**GOALS**
1. In the article on SEAL movies, turn the paragraph that begins "The trend follows films like" into a short bulleted list that keeps its main facts.
2. Write the next part of the article on SEAL movies, picking up right after its final sentence.

SEALs on the silver screen | WORLD
Logo
Sound journalism, grounded in facts and Biblical truth | Donate

SEALs on the silver screen


Lone Survivor, the new movie based on Navy SEAL Marcus Luttrell’s 2007 memoir about an ill-fated 2005 operation in Afghanistan, is the latest film to collaborate with the military to depict a more realistic portrayal of the Navy’s Special Forces.

The film opens like a recruitment video, with documentary footage of intense SEAL training, and pays tribute to the SEALs: In messy, uncertain wars, they’re elite practitioners of precision. In the era of the superhero film, the Navy SEALs have inspired filmmakers as the real thing.

Director Peter Berg and actor Mark Wahlberg, who plays Luttrell in the film, worked in close collaboration with the warrior turned author. They faced significant pressure from the families of those who died, and active-duty SEALs, to faithfully render the soldiers’ experiences, in battle and in brotherhood.

The trend follows films like 2012’s Act of Valor, which used active-duty SEALs as “actors” and live-ammo sequences to portray a fictional covert mission; Kathryn Bigelow’s Zero Dark Thirty, about the SEAL Team 6 raid that killed Osama bin Laden; and Captain Phillips, which recreated the rescue of the kidnapped mariner by SEAL snipers. Tom Hanks’ most moving scene in Captain Phillips was improvised with a real-life Naval officer.

Such productions, though, have raised questions about collaborators disclosing too much.U.S. lawmakers, including Sen. Dianne Feinstein, D-Calif., and Sen. John McCain, R-Ariz., claimed that too much information was shared with the filmmakers of Zero Dark Thirty, and many criticized the film for suggesting torture aided the hunt for bin Laden. Retired Army Lt. Gen. James B. Vaught argued that Act of Valor revealed too much about tactics. “Get the hell out of the media!” he implored.

**PROVIDED MATERIAL**
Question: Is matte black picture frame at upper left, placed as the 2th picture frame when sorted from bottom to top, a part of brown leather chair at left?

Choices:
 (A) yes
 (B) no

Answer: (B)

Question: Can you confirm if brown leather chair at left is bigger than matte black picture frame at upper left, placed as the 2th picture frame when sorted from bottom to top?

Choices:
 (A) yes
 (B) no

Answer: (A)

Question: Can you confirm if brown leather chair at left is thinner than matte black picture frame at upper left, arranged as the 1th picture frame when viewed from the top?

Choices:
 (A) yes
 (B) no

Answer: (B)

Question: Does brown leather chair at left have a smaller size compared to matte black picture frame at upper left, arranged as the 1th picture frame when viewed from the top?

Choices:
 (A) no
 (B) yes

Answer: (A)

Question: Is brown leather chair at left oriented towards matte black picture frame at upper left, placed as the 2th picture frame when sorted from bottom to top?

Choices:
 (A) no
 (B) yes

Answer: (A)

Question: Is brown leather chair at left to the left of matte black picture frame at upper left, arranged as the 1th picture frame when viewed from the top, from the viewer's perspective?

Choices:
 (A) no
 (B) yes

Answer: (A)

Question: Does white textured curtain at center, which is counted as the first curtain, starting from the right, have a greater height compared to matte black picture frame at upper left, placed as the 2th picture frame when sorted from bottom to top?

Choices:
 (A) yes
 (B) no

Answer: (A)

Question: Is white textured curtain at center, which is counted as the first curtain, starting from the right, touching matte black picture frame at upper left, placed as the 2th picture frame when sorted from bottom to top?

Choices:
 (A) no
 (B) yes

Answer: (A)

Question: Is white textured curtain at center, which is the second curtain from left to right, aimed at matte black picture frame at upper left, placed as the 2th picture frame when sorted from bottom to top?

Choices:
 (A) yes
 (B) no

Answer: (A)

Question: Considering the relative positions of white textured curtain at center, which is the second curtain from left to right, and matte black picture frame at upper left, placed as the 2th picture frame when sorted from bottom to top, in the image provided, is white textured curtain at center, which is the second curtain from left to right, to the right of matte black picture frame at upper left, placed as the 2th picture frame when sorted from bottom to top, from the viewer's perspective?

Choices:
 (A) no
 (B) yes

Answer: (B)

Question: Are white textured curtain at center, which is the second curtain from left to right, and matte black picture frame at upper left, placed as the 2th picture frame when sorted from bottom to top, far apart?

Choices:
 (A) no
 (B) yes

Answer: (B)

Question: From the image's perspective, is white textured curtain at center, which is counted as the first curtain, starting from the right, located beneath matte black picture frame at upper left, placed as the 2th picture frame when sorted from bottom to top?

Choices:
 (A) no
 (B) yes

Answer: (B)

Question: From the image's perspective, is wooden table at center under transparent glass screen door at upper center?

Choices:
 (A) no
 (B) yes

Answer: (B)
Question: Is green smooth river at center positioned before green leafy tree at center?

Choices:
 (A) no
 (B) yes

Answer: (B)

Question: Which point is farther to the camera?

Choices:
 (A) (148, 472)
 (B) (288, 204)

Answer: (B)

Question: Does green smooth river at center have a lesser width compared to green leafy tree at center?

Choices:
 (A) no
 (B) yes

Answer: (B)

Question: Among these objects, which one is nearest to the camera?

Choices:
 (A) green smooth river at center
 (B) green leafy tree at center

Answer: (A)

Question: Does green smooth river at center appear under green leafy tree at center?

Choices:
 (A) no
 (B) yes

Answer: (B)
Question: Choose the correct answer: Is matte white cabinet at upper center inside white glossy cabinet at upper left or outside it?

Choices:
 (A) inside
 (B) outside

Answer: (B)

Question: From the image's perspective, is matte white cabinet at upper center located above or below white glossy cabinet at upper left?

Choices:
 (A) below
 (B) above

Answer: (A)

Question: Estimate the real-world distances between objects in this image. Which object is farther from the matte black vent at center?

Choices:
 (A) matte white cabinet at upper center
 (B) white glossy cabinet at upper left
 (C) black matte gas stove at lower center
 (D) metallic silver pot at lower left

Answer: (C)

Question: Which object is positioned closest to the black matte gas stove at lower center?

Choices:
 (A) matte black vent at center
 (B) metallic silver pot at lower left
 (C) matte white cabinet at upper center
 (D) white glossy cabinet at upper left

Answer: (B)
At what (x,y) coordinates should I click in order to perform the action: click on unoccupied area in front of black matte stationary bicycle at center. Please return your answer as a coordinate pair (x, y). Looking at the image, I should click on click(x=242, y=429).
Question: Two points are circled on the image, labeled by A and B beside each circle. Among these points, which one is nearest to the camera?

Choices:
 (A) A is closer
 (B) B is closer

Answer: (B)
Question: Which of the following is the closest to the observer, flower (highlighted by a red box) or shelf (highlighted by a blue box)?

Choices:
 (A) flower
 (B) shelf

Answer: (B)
--
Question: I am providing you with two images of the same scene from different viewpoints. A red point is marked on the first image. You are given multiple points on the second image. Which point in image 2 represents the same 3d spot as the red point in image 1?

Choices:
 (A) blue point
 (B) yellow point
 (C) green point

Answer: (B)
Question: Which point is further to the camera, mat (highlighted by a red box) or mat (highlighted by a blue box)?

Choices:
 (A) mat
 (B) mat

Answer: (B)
==
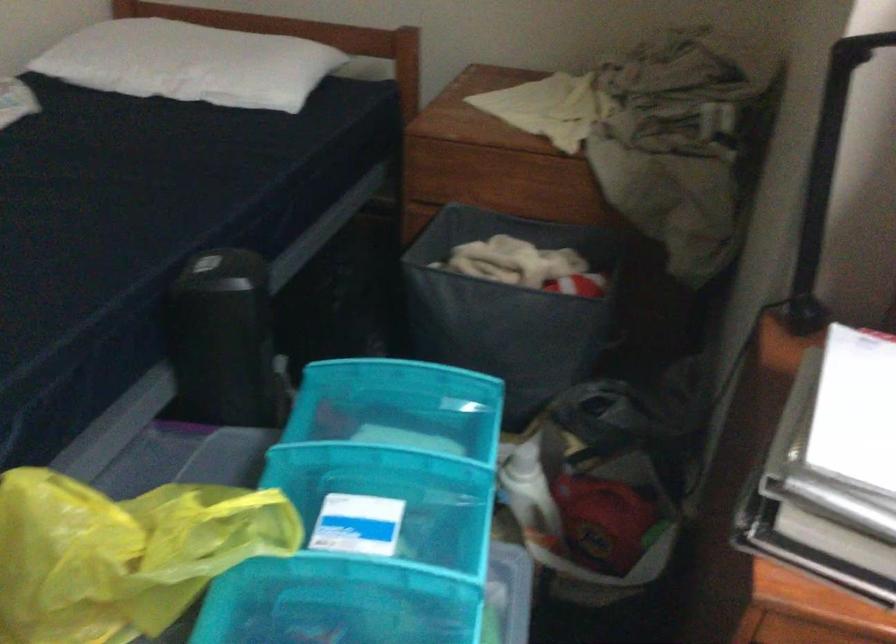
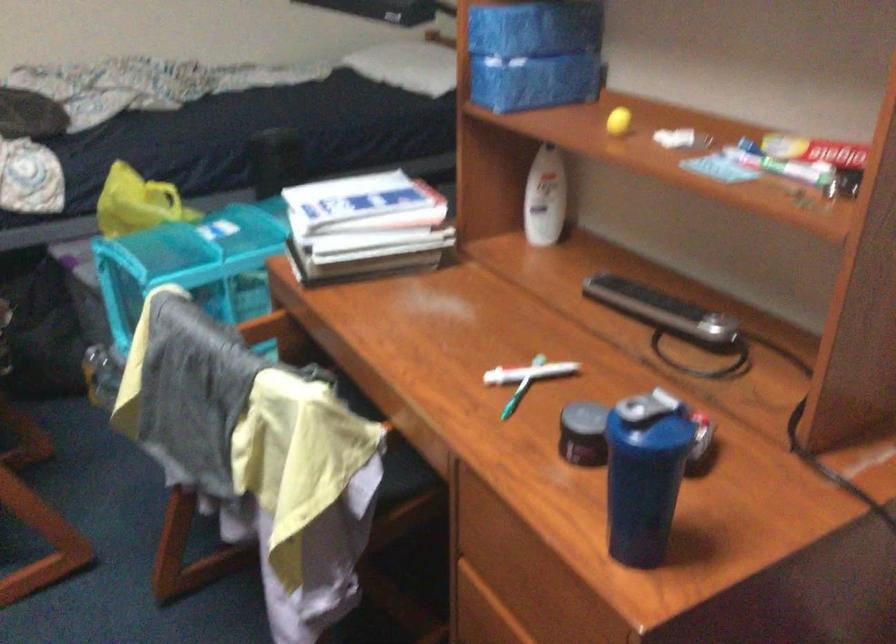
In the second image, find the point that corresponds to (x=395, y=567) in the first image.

**RESULTS FOR EACH TASK**
1.
Earlier films in this trend:
- **Act of Valor (2012):** used active-duty SEALs as "actors" and live-ammo sequences to show a fictional covert mission.
- **Zero Dark Thirty:** Kathryn Bigelow's film about the SEAL Team 6 raid that killed Osama bin Laden.
- **Captain Phillips:** recreated the rescue of the kidnapped mariner by SEAL snipers. Tom Hanks' most moving scene was improvised with a real-life Naval officer.

2.
On the other hand, critics say Captain Phillips attempts to paint the SEALs in a rosy light. The film showed only a handful of the 19 shots that were fired on the three Somali pirates, and didn’t mention the $30,000 that went missing in the aftermath.

But the military sees the movies as a chance to shape its image and ensure some degree of authenticity in depictions of its servicemen and women. Lone Survivor has largely drawn praise as a brutal ode to Navy SEALs and a faithful rendition of the moral confusion of combat.

Luttrell came away from his work on Lone Survivor with admiration for Berg and Wahlberg: “It’s all relative,” he said. “What I do for a living and what he does for a living is exactly the same. We both wake up in the morning, put out as hard as we can and then go to bed at night, hoping to see the next day.”

Despite a few Hollywood liberties, Luttrell praised the filmmakers for their faithfulness to reality.

“They took this under their wing and they worked with it and brought it to life from the pages in the book, from the blood on the mountain.”

The Associated Press contributed to this report.


Michael Cochrane Michael is a World Journalism Institute graduate and a former WORLD correspondent.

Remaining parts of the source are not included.